**Document segment**
****************************************
In Greenland, running an election requires logistical finesse. The island is home to just under 57,000 people - the equivalent of, in American terms, the population of Nevada's Carson City, but spread out across a landmass three times the size of Texas. With fewer than 0.03 people per km2, Greenland ranks as the least densely populated country on the planet. And while around a third of all Greenlanders live in the capital city, Nuuk, the island’s sweeping coastlines are dotted with dozens of small towns and settlements. None of those communities are connected by road or rail, however, and many are only accessible by helicopter, speedboat or dog sled. This makes them hard to reach for public services, including ballot deliveries. In the lead-up to Greenland’s 2018 election, for instance, the residents of the northern town of Savissivik didn't receive their voting slips in time because of bad weather. A hunter on dog sled and an air base official heroically intervened to collect residents’ votes in time for them to be taken into account.
****************************************
**Provided records**
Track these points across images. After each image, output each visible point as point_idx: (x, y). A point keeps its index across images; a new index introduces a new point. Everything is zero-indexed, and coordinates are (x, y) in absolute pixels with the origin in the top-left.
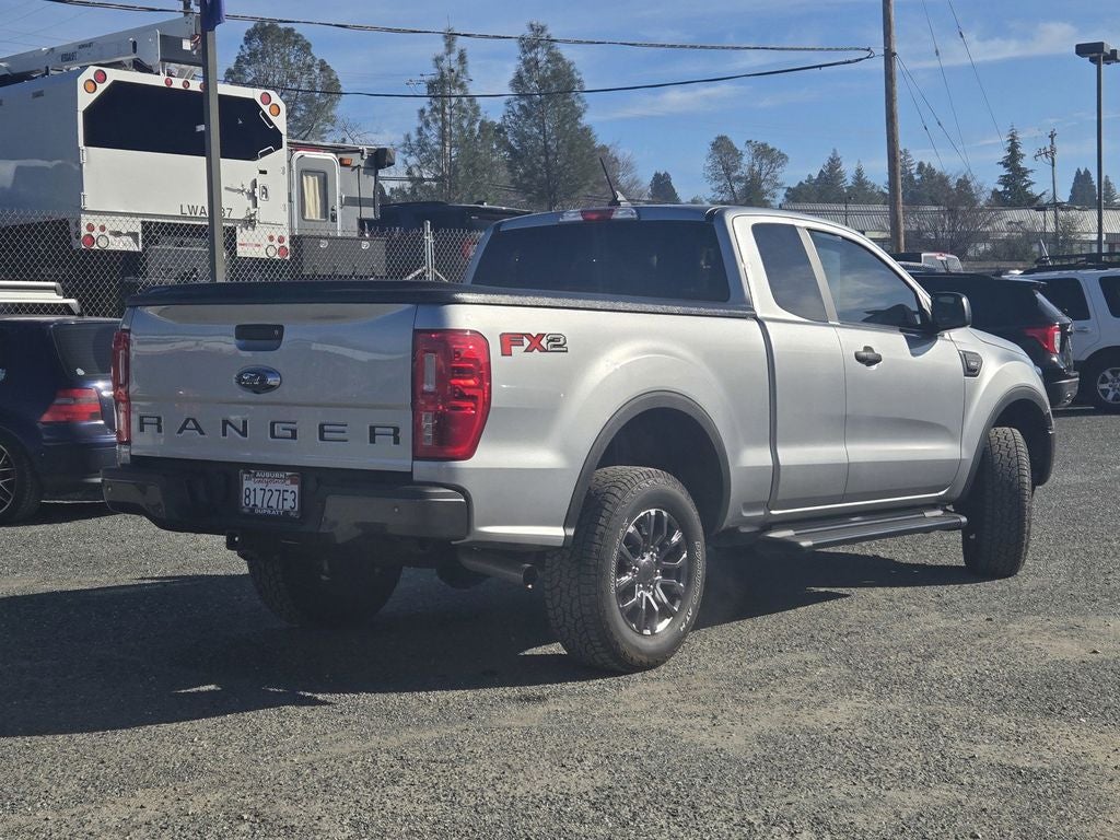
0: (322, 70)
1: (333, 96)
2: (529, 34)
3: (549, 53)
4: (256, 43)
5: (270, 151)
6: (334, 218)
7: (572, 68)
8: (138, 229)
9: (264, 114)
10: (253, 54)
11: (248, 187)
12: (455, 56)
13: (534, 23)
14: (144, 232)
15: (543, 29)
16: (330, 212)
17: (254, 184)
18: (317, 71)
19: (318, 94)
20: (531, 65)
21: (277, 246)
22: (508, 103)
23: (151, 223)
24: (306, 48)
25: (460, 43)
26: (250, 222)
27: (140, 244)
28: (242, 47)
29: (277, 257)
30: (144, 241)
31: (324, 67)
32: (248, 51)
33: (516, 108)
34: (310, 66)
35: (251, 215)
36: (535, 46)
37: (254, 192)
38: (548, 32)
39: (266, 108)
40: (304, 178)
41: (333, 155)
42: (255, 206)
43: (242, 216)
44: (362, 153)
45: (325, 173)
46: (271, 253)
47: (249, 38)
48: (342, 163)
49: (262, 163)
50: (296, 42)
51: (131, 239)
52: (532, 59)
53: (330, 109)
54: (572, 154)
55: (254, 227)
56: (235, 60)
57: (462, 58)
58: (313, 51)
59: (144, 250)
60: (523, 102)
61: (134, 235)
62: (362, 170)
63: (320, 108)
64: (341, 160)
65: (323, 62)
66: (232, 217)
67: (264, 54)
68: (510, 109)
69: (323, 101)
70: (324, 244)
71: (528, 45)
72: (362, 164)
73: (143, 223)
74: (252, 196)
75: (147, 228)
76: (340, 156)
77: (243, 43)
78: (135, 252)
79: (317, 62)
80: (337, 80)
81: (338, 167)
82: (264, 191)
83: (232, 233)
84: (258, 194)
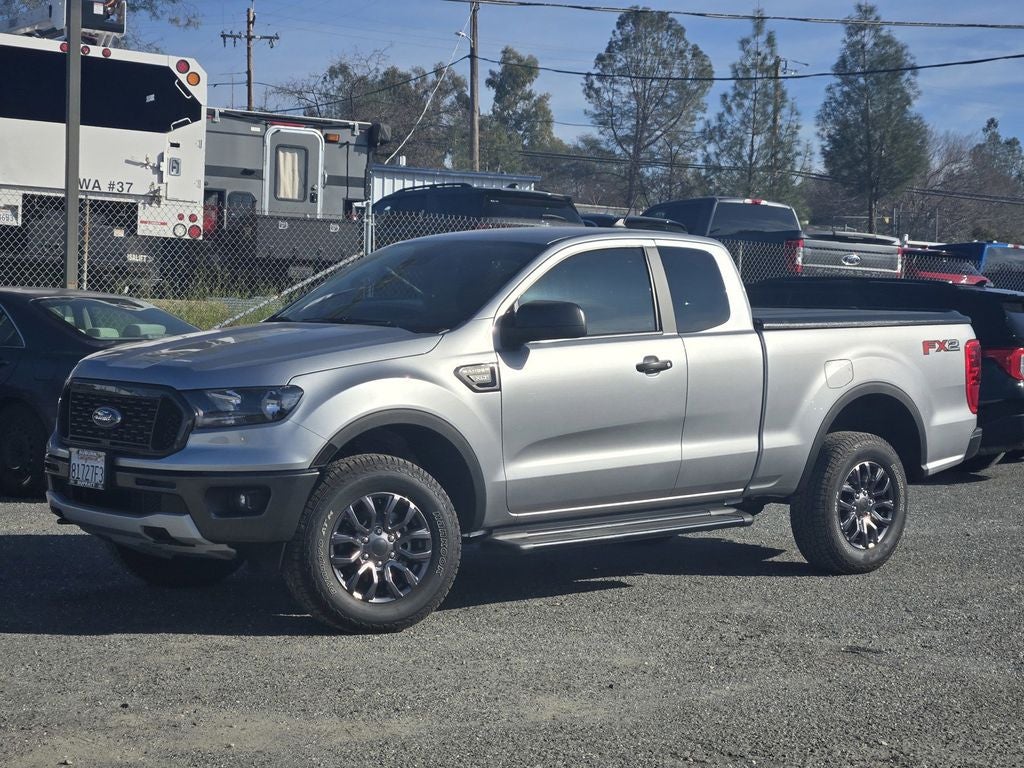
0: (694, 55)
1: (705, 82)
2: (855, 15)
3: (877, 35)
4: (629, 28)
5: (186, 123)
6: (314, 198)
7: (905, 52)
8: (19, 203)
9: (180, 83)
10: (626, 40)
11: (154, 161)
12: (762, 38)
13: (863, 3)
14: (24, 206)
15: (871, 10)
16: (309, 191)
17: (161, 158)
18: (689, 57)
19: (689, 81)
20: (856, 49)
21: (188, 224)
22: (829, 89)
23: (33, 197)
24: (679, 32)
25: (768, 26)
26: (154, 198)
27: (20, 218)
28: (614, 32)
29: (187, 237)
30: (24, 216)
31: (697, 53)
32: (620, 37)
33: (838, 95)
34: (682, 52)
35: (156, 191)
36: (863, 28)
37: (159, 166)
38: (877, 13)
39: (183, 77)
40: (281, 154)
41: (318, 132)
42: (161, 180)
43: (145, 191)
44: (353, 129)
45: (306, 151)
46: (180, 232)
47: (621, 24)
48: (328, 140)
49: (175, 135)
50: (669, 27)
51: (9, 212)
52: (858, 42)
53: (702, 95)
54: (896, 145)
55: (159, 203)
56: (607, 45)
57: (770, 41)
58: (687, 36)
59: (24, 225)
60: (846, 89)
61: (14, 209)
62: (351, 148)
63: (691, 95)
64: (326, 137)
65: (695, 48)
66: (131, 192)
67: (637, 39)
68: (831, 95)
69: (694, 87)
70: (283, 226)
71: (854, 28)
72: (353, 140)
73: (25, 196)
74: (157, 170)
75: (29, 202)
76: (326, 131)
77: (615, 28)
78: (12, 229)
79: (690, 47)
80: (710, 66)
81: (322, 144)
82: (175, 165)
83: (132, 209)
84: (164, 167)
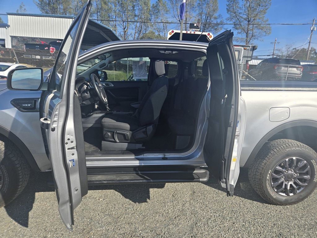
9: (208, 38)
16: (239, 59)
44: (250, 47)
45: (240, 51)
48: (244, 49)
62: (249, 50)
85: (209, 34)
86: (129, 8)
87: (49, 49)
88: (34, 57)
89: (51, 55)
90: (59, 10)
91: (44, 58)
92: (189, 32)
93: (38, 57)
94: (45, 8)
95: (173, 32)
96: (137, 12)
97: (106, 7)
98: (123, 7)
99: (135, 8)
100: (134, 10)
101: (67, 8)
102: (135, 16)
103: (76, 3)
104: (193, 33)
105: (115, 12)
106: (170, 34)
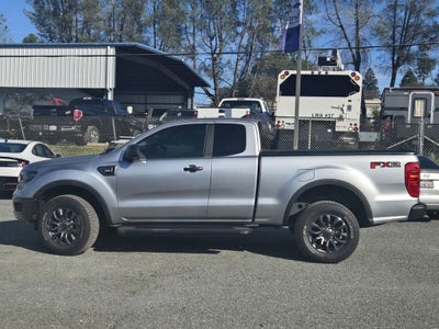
****************************************
**Required tasks**
A) Echo the entire Greenland election passage verbatim.
B) Duplicate the entries verbatim, starting at their first line and stopping after the line containing "25: (460, 43)". Omit the picture markers from your output.
The Greenland election passage has no connection to the entries.

**Task-by-task answers**
A)
In Greenland, running an election requires logistical finesse. The island is home to just under 57,000 people - the equivalent of, in American terms, the population of Nevada's Carson City, but spread out across a landmass three times the size of Texas. With fewer than 0.03 people per km2, Greenland ranks as the least densely populated country on the planet. And while around a third of all Greenlanders live in the capital city, Nuuk, the island’s sweeping coastlines are dotted with dozens of small towns and settlements. None of those communities are connected by road or rail, however, and many are only accessible by helicopter, speedboat or dog sled. This makes them hard to reach for public services, including ballot deliveries. In the lead-up to Greenland’s 2018 election, for instance, the residents of the northern town of Savissivik didn't receive their voting slips in time because of bad weather. A hunter on dog sled and an air base official heroically intervened to collect residents’ votes in time for them to be taken into account.

B)
Track these points across images. After each image, output each visible point as point_idx: (x, y). A point keeps its index across images; a new index introduces a new point. Everything is zero-indexed, and coordinates are (x, y) in absolute pixels with the origin in the top-left.
0: (322, 70)
1: (333, 96)
2: (529, 34)
3: (549, 53)
4: (256, 43)
5: (270, 151)
6: (334, 218)
7: (572, 68)
8: (138, 229)
9: (264, 114)
10: (253, 54)
11: (248, 187)
12: (455, 56)
13: (534, 23)
14: (144, 232)
15: (543, 29)
16: (330, 212)
17: (254, 184)
18: (317, 71)
19: (318, 94)
20: (531, 65)
21: (277, 246)
22: (508, 103)
23: (151, 223)
24: (306, 48)
25: (460, 43)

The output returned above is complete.